TASK. Give the entries again, word for word.

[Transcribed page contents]

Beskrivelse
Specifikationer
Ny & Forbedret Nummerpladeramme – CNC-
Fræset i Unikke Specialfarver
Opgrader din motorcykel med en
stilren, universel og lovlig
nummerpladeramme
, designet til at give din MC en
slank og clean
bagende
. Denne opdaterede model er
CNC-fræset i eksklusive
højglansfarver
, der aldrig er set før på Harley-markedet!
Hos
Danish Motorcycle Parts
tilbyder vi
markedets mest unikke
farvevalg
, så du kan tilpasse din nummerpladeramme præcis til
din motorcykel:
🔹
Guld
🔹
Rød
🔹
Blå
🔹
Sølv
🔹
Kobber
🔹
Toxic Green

WORKED SOLUTION.
Beskrivelse
Specifikationer
Ny & Forbedret Nummerpladeramme – CNC-
Fræset i Unikke Specialfarver
Opgrader din motorcykel med en
stilren, universel og lovlig
nummerpladeramme
, designet til at give din MC en
slank og clean
bagende
. Denne opdaterede model er
CNC-fræset i eksklusive
højglansfarver
, der aldrig er set før på Harley-markedet!
Hos
Danish Motorcycle Parts
tilbyder vi
markedets mest unikke
farvevalg
, så du kan tilpasse din nummerpladeramme præcis til
din motorcykel:
🔹
Guld
🔹
Rød
🔹
Blå
🔹
Sølv
🔹
Kobber
🔹
Toxic Green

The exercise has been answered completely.